As Jon Heyman of FanRag Sports reports, the Chicago Cubs approached third baseman Kris Bryant about a long-term contract extension earlier this year, but Bryant wasn’t at all enthusiastic. Heyman writes that “one Cubs person suggested the response was something along the lines of, ‘We’re good.’ That meant there was no counter offer.”
Through two full seasons, the 25-year-old Bryant has already won a National League Rookie of the Year and MVP, and he helped the Cubs win the World Series for the first time in 108 years last fall. He’ll be arbitration-eligible for the first time this winter, and his salary will likely increase substantially from the $1.05 million he’s making this season. Whatever the offer that the Cubs approached Bryant with was, it likely would have bought him out of his four remaining arbitration years and possibly his first year or two of free agency, much like the six-year, $144.5 million deal that the Angels gave Mike Trout before the 2015 season.

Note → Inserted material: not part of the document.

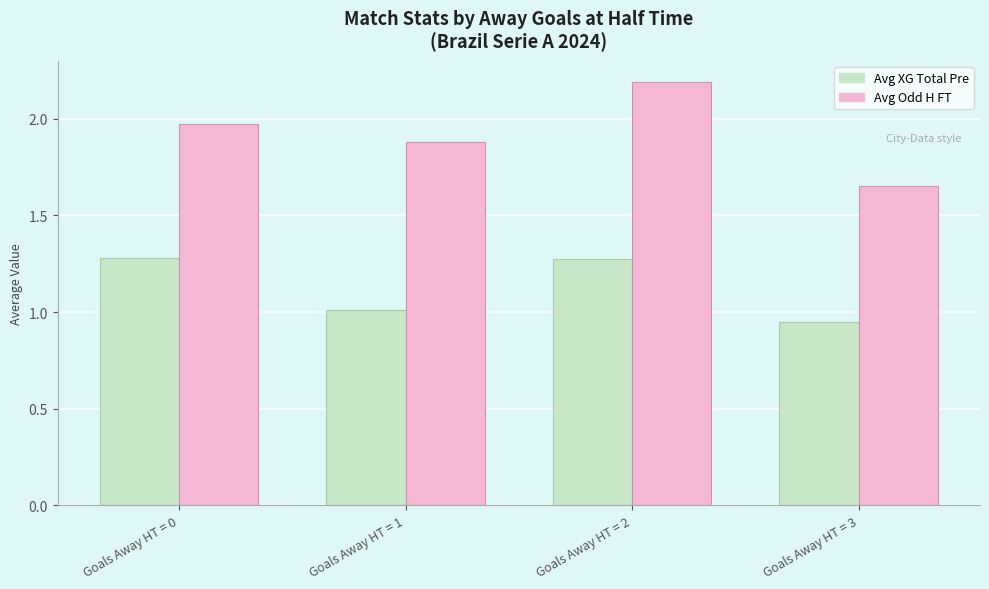

What is the value of the Avg Odd H FT bar at the 2nd from the left?

1.9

It’s difficult to blame Bryant, who could reasonably start at any of the infield or outfield corner positions and has posted a .283/.380/.524 slash line with 76 homers in his first 1,576 major-league plate appearances. He stands to earn a king’s ransom as a free agent after the 2021 season, and it doesn’t make much sense for him to cap his earning potential for that season if he doesn’t have to.
This will be the second time this season that news of a 2016 World Series star resisting the temptation to sign a long-term deal has become public. MLB.com’s Jordan Bastian reported back in April that 23-year-old Indians shortstop Francisco Lindor had tabled extension talks with Cleveland, citing his desire to focus on the season. Sports Illustrated’s Tom Verducci reported that the Indians offered Lindor a long-term deal worth roughly $100 million before the season, but the young shortstop rejected the offer.